ABSTRACT

It is not an immediately easy task to locate ‘morality’ in Mongolian culture. There is no single term in Mongol that corresponds with the European concept, which itself is complex even in everyday usage. I shall adopt a base-line understanding of the word ‘morality’ in this paper, referring to the evaluation of conduct in relation to esteemed or despised human qualities. The combination of terms used by the Mongols to translate the European idea, yos surtakhuun, seems to be of rather recent origin. I shall argue that each of these two terms does, however, denote an area of moral activity which is important in Mongolian culture. Yos means the commonly accepted rules of order, reason and custom, while surtakhuun (literally ‘those things that have been taught’) refers to personal ethics. The two are not unconnected, but I shall argue that, as practices of evaluating conduct, they work in different ways. Through living in Mongolia and talking with Mongols I became aware that, while they of course do have rules, for them the more important arena of morality appears in the relation between persons and exemplars or precedents, that is the general sphere of surtakhuun. The concern here is with cultivation of the self as a moral subject in relation to individually chosen ideals.
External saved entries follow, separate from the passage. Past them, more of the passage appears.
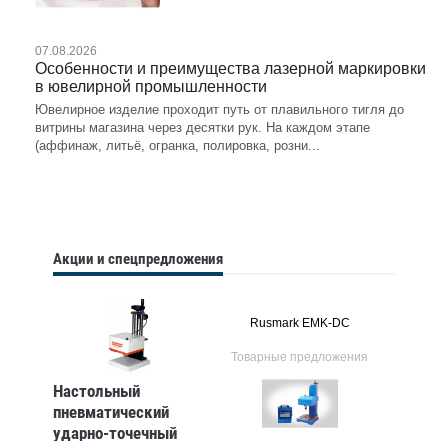
07.08.2026
Особенности и преимущества лазерной маркировки
в ювелирной промышленности
Ювелирное изделие проходит путь от плавильного тигля до
витрины магазина через десятки рук. На каждом этапе
(аффинаж, литьё, огранка, полировка, розни...
Акции и спецпредложения
Rusmark EMK-DC
Товарные предложения
Настольный
пневматический
ударно-точечный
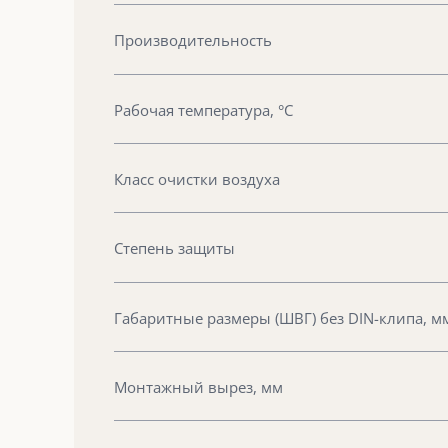
Производительность
Рабочая температура, °С
Класс очистки воздуха
Степень защиты
Габаритные размеры (ШВГ) без DIN-клипа, м
Монтажный вырез, мм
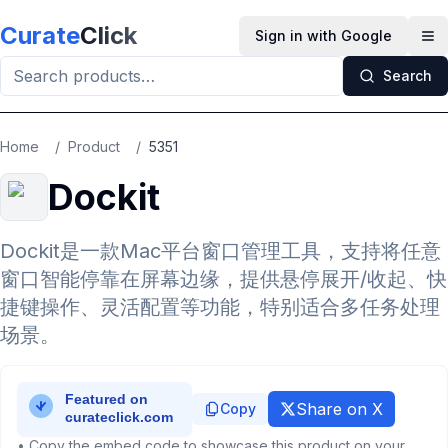
Skip to main content
Curate
Click
Sign in with Google
Op
Search
Home
/
Product
/
5351
Dockit
Dockit是一款Mac平台窗口管理工具，支持将任意
窗口智能停靠在屏幕边缘，提供悬停展开/收起、快
捷键操作、灵活配置等功能，特别适合多任务处理
场景。
Share on X
Copy
• Copy the embed code to showcase this product on your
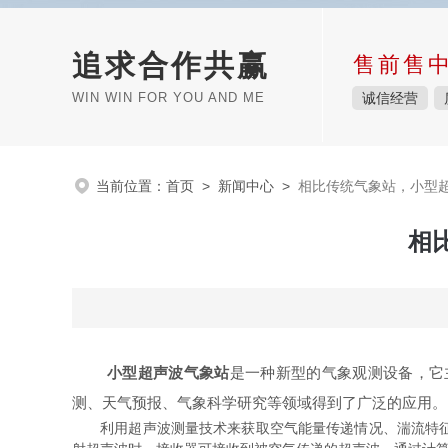
追求合作共赢
售前售
WIN WIN FOR YOU AND ME
诚信经营
当前位置：
首页
>
新闻中心
>
相比传统气象站，小型
相
小型超声波气象站
是一种新型的气象观测设备，它
测、天气预报、气象科学研究等领域得到了广泛的应用。
利用超声波测量技术来获取空气能量传递情况、湍流特征等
Morality in this sense is not simply the affirmation of existing cultural ways of life; there needs to be a social space for deliberation about ways of life, amid the pressures that circumscribe the instantiation of personal ideals. The suggestion here is that this is successfully achieved primarily in the discourse of exemplars, despite the fact that Communist governments have attempted to hijack exemplary precedents to their own ends. The sophistication of the relational space constructed in the indigenous discourse of exemplars has enabled Mongols to withstand simplistic party-inspired variants, as will be described later in the paper.